* **Trecho para leitura**:
A próxima espécie é a prisão em flagrante presumido, assimilado, ficto ou reputé flagrant (do direito francês), segundo o qual o agente é encontrado logo depois da prática delituosa com instrumentos, objetos, armas ou qualquer coisa que faça presumir ser ele o autor da infração, sendo desnecessária a existência de perseguição. Três, portanto, são os elementos desse flagrante: a) encontrar o agente (atividade), b) logo depois (temporal), c) presunção de autoria, com armas ou objetos do crime.

Nestor Távora e Fábio Roque de Araújo, ao comentar o inciso IV do artigo 302 do Código de Processo Penal, ensinam que “Neste caso, não é necessário que haja perseguição. O lapso temporal entre a infração penal e a efetivação da prisão pode ser ainda mais elastecido do que o flagrante impróprio” (p. 379). Destarte, embora posicionamentos diversos (vide Renato Brasileiro de Lima, p. 1281), a doutrina majoritária tem entendido que a expressão logo após e logo depois não são sinônimas (Tourinho Filho, p. 456), atribuindo um lapso de tempo maior para o caso de “logo depois”, a ser verificada no caso concreto.

O Supremo Tribunal Federal, em precedentes, dispensa, inclusive, em casos de flagrante presumido, que a prisão seja efetuada na mesma comarca. In verbis: “Em se tratando de flagrante presumido (art. 302, IV, do CPP), como no caso sub judice, a prisão pode ocorrer em localidade diversa daquela onde o crime consumou” (STF. HC 102646/PR. Rel. Min. Luiz Fux. 1ª T. Julg. 02.08.2011).

* **Material fornecido**:
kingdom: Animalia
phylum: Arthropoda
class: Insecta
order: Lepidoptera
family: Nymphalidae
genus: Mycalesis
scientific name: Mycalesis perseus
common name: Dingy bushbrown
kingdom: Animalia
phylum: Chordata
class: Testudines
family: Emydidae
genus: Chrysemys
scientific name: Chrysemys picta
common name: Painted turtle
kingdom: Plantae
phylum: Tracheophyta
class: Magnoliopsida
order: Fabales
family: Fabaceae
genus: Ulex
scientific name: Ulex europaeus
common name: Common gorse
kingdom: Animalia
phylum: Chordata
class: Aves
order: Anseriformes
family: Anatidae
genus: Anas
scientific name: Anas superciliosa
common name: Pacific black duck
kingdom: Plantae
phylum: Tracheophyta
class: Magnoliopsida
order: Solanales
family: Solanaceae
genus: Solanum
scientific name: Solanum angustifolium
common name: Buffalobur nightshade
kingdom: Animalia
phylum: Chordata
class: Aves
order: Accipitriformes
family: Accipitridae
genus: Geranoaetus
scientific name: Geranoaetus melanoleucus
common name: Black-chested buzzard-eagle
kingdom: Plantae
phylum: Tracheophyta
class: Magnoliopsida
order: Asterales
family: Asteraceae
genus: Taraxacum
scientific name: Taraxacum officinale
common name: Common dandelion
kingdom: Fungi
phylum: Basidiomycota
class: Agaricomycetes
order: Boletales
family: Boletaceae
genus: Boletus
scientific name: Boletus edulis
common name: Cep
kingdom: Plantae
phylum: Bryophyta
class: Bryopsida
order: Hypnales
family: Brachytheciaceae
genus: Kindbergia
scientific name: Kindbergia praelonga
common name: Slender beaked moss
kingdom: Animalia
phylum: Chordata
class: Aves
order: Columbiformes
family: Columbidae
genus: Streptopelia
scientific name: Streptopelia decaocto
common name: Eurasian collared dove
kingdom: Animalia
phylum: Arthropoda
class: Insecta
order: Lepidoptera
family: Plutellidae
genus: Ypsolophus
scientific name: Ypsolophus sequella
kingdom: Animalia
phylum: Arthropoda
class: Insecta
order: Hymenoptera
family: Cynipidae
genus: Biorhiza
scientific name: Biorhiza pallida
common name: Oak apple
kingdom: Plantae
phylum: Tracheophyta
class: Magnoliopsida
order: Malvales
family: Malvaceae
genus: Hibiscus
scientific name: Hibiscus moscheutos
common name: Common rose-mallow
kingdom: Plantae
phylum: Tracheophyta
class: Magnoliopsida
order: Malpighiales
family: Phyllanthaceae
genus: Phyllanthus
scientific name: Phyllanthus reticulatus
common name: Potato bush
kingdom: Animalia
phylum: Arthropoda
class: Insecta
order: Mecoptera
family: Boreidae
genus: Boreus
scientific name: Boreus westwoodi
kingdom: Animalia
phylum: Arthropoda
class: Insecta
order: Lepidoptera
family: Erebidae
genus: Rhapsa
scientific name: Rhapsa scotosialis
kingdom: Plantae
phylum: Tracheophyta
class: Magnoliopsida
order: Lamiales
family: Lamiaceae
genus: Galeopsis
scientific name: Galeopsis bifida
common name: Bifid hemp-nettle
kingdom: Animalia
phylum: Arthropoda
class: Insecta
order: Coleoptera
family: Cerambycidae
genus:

* **Instruções de trabalho**:
1. Transcreva na íntegra o texto sobre a prisão em flagrante presumido.
2. Renomeie "kingdom" para "reino" no trecho das entradas que começa na linha com "genus: Mycalesis" e termina na linha com "common name: Common gorse", ambas incluídas. Reproduza somente essas linhas, sem nenhuma outra alteração.

* **Problemas resolvidos**:
1.
A próxima espécie é a prisão em flagrante presumido, assimilado, ficto ou reputé flagrant (do direito francês), segundo o qual o agente é encontrado logo depois da prática delituosa com instrumentos, objetos, armas ou qualquer coisa que faça presumir ser ele o autor da infração, sendo desnecessária a existência de perseguição. Três, portanto, são os elementos desse flagrante: a) encontrar o agente (atividade), b) logo depois (temporal), c) presunção de autoria, com armas ou objetos do crime.

Nestor Távora e Fábio Roque de Araújo, ao comentar o inciso IV do artigo 302 do Código de Processo Penal, ensinam que “Neste caso, não é necessário que haja perseguição. O lapso temporal entre a infração penal e a efetivação da prisão pode ser ainda mais elastecido do que o flagrante impróprio” (p. 379). Destarte, embora posicionamentos diversos (vide Renato Brasileiro de Lima, p. 1281), a doutrina majoritária tem entendido que a expressão logo após e logo depois não são sinônimas (Tourinho Filho, p. 456), atribuindo um lapso de tempo maior para o caso de “logo depois”, a ser verificada no caso concreto.

O Supremo Tribunal Federal, em precedentes, dispensa, inclusive, em casos de flagrante presumido, que a prisão seja efetuada na mesma comarca. In verbis: “Em se tratando de flagrante presumido (art. 302, IV, do CPP), como no caso sub judice, a prisão pode ocorrer em localidade diversa daquela onde o crime consumou” (STF. HC 102646/PR. Rel. Min. Luiz Fux. 1ª T. Julg. 02.08.2011).

2.
genus: Mycalesis
scientific name: Mycalesis perseus
common name: Dingy bushbrown
reino: Animalia
phylum: Chordata
class: Testudines
family: Emydidae
genus: Chrysemys
scientific name: Chrysemys picta
common name: Painted turtle
reino: Plantae
phylum: Tracheophyta
class: Magnoliopsida
order: Fabales
family: Fabaceae
genus: Ulex
scientific name: Ulex europaeus
common name: Common gorse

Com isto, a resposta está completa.